Top of EXCERPTED DATA
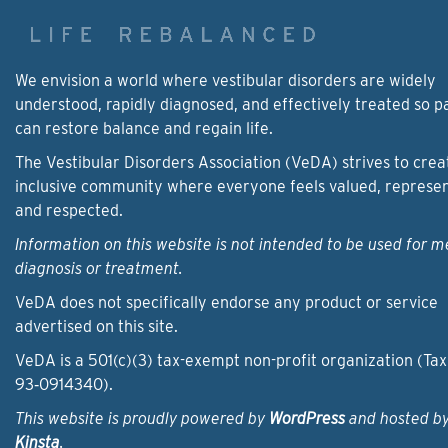
We envision a world where vestibular disorders are widely
understood, rapidly diagnosed, and effectively treated so p
can restore balance and regain life.
The Vestibular Disorders Association (VeDA) strives to crea
inclusive community where everyone feels valued, represe
and respected.
Information on this website is not intended to be used for m
diagnosis or treatment.
VeDA does not specifically endorse any product or service
advertised on this site.
VeDA is a 501(c)(3) tax-exempt non-profit organization (Tax
93‑0914340).
This website is proudly powered by
WordPress
and hosted b
Kinsta
.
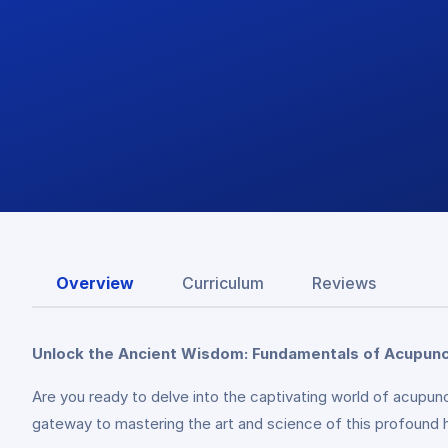
Overview
Curriculum
Reviews
Unlock the Ancient Wisdom: Fundamentals of Acupun
Are you ready to delve into the captivating world of acu
gateway to mastering the art and science of this profound h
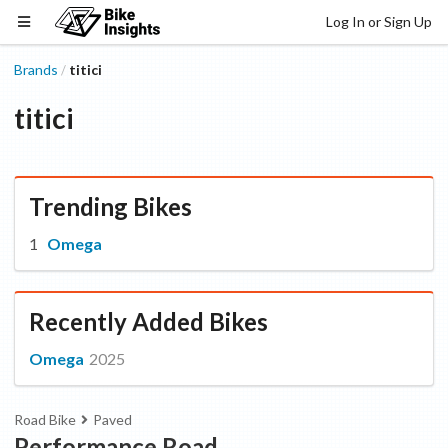
Log In or Sign Up
Brands
titici
/
titici
Trending Bikes
Omega
Recently Added Bikes
Omega
2025
Road Bike
Paved
Performance Road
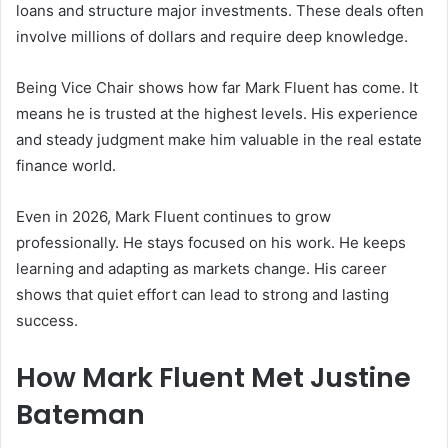
loans and structure major investments. These deals often
involve millions of dollars and require deep knowledge.
Being Vice Chair shows how far Mark Fluent has come. It
means he is trusted at the highest levels. His experience
and steady judgment make him valuable in the real estate
finance world.
Even in 2026, Mark Fluent continues to grow
professionally. He stays focused on his work. He keeps
learning and adapting as markets change. His career
shows that quiet effort can lead to strong and lasting
success.
How Mark Fluent Met Justine
Bateman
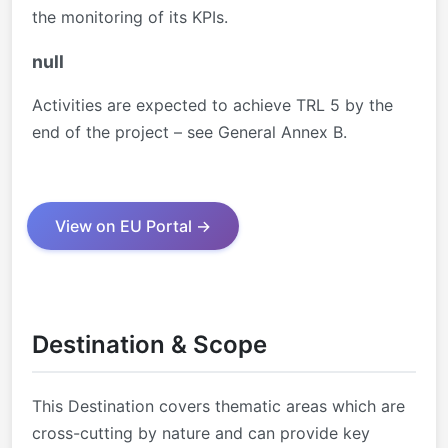
the monitoring of its KPIs.
null
Activities are expected to achieve TRL 5 by the
end of the project – see General Annex B.
View on EU Portal →
Destination & Scope
This Destination covers thematic areas which are
cross-cutting by nature and can provide key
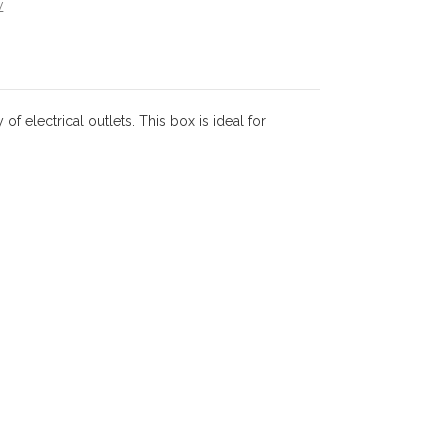
w
 electrical outlets. This box is ideal for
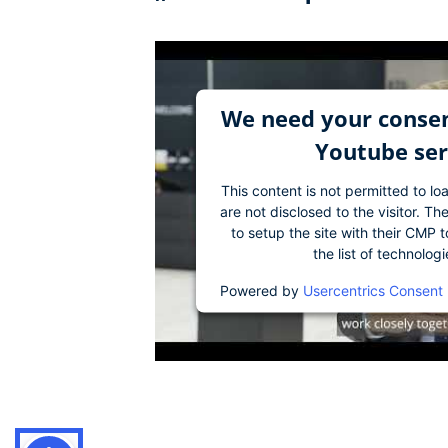
We need your consen
Youtube ser
This content is not permitted to lo
are not disclosed to the visitor. 
to setup the site with their CMP t
the list of technolog
Powered by
Usercentrics Consent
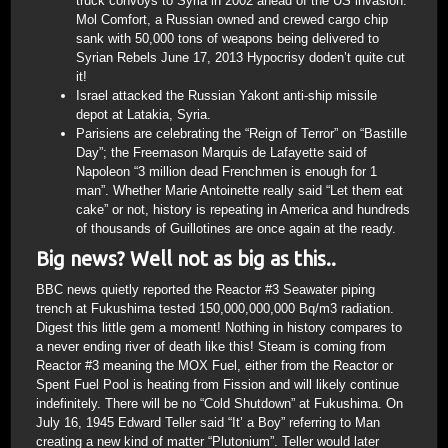
truck convoys to Syria in 2002 ahead of the US invasion.
Mol Comfort, a Russian owned and crewed cargo chip
sank with 50,000 tons of weapons being delivered to
Syrian Rebels June 17, 2013 Hypocrisy doden’t quite cut
it!
Israel attacked the Russian Yakont anti-ship missile
depot at Latakia, Syria.
Parisiens are celebrating the “Reign of Terror” on “Bastille
Day”; the Freemason Marquis de Lafayette said of
Napoleon “3 million dead Frenchmen is enough for 1
man”. Whether Marie Antoinette really said “Let them eat
cake” or not, history is repeating in America and hundreds
of thousands of Guillotines are once again at the ready.
Big news? Well not as big as this..
BBC news quietly reported the Reactor #3 Seawater piping
trench at Fukushima tested 150,000,000,000 Bq/m3 radiation.
Digest this little gem a moment! Nothing in history compares to
a never ending river of death like this! Steam is coming from
Reactor #3 meaning the MOX Fuel, either from the Reactor or
Spent Fuel Pool is heating from Fission and will likely continue
indefinitely. There will be no “Cold Shutdown” at Fukushima. On
July 16, 1945 Edward Teller said “It’ a Boy” referring to Man
creating a new kind of matter “Plutonium”. Teller would later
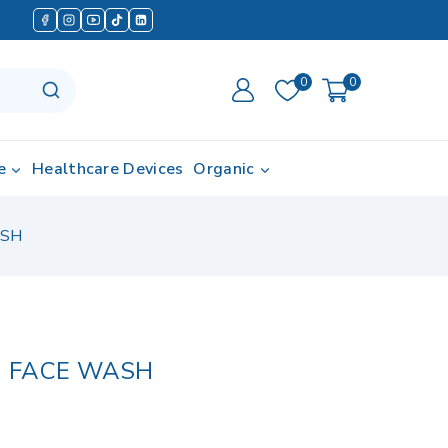
0
0
e
Healthcare Devices
Organic
ASH
 FACE WASH
in last 2 hours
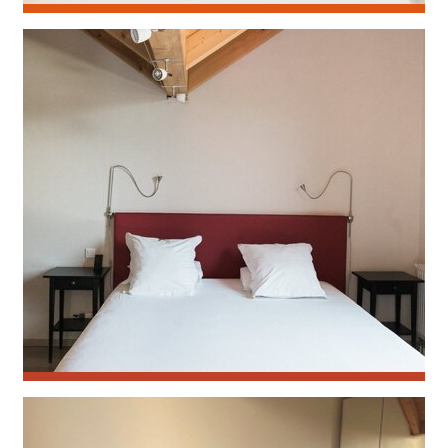
Calendula
Monarde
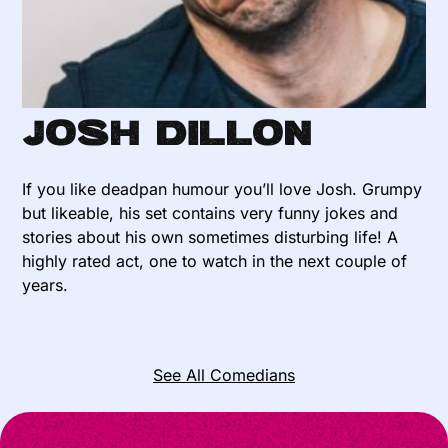
Josh Dillon
If you like deadpan humour you’ll love Josh. Grumpy
but likeable, his set contains very funny jokes and
stories about his own sometimes disturbing life! A
highly rated act, one to watch in the next couple of
years.
See All Comedians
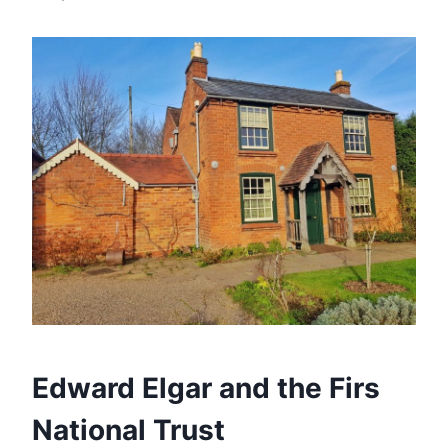
Edward Elgar and the Firs
National Trust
Bottom of EXCERPTED DATA
§ PROBLEM DETAILS: Can you arrange every line of text in the items above as a single numbered list, skipping blank lines and leaving out the pictures?

§ OUTPUT FOR THIS TASK:
1. We envision a world where vestibular disorders are widely
2. understood, rapidly diagnosed, and effectively treated so p
3. can restore balance and regain life.
4. The Vestibular Disorders Association (VeDA) strives to crea
5. inclusive community where everyone feels valued, represe
6. and respected.
7. Information on this website is not intended to be used for m
8. diagnosis or treatment.
9. VeDA does not specifically endorse any product or service
10. advertised on this site.
11. VeDA is a 501(c)(3) tax-exempt non-profit organization (Tax
12. 93‑0914340).
13. This website is proudly powered by
14. WordPress
15. and hosted b
16. Kinsta
17. .
18. Overview
19. Curriculum
20. Reviews
21. Unlock the Ancient Wisdom: Fundamentals of Acupun
22. Are you ready to delve into the captivating world of acu
23. gateway to mastering the art and science of this profound h
24. Log In or Sign Up
25. Brands
26. titici
27. /
28. titici
29. Trending Bikes
30. Omega
31. Recently Added Bikes
32. Omega
33. 2025
34. Road Bike
35. Paved
36. Performance Road
37. loans and structure major investments. These deals often
38. involve millions of dollars and require deep knowledge.
39. Being Vice Chair shows how far Mark Fluent has come. It
40. means he is trusted at the highest levels. His experience
41. and steady judgment make him valuable in the real estate
42. finance world.
43. Even in 2026, Mark Fluent continues to grow
44. professionally. He stays focused on his work. He keeps
45. learning and adapting as markets change. His career
46. shows that quiet effort can lead to strong and lasting
47. success.
48. How Mark Fluent Met Justine
49. Bateman
50. the monitoring of its KPIs.
51. null
52. Activities are expected to achieve TRL 5 by the
53. end of the project – see General Annex B.
54. View on EU Portal →
55. Destination & Scope
56. This Destination covers thematic areas which are
57. cross-cutting by nature and can provide key
58. w
59.  electrical outlets. This box is ideal for
60. We need your consen
61. Youtube ser
62. This content is not permitted to lo
63. are not disclosed to the visitor. 
64. to setup the site with their CMP t
65. the list of technolog
66. Powered by
67. Usercentrics Consent
68. truck convoys to Syria in 2002 ahead of the US invasion.
69. Mol Comfort, a Russian owned and crewed cargo chip
70. sank with 50,000 tons of weapons being delivered to
71. Syrian Rebels June 17, 2013 Hypocrisy doden’t quite cut
72. it!
73. Israel attacked the Russian Yakont anti-ship missile
74. depot at Latakia, Syria.
75. Parisiens are celebrating the “Reign of Terror” on “Bastille
76. Day”; the Freemason Marquis de Lafayette said of
77. Napoleon “3 million dead Frenchmen is enough for 1
78. man”. Whether Marie Antoinette really said “Let them eat
79. cake” or not, history is repeating in America and hundreds
80. of thousands of Guillotines are once again at the ready.
81. Big news? Well not as big as this..
82. BBC news quietly reported the Reactor #3 Seawater piping
83. trench at Fukushima tested 150,000,000,000 Bq/m3 radiation.
84. Digest this little gem a moment! Nothing in history compares to
85. a never ending river of death like this! Steam is coming from
86. Reactor #3 meaning the MOX Fuel, either from the Reactor or
87. Spent Fuel Pool is heating from Fission and will likely continue
88. indefinitely. There will be no “Cold Shutdown” at Fukushima. On
89. July 16, 1945 Edward Teller said “It’ a Boy” referring to Man
90. creating a new kind of matter “Plutonium”. Teller would later
91. 0
92. 0
93. e
94. Healthcare Devices
95. Organic
96. ASH
97.  FACE WASH
98. in last 2 hours
99. Calendula
100. Monarde
101. Josh Dillon
102. If you like deadpan humour you’ll love Josh. Grumpy
103. but likeable, his set contains very funny jokes and
104. stories about his own sometimes disturbing life! A
105. highly rated act, one to watch in the next couple of
106. years.
107. See All Comedians
108. Edward Elgar and the Firs
109. National Trust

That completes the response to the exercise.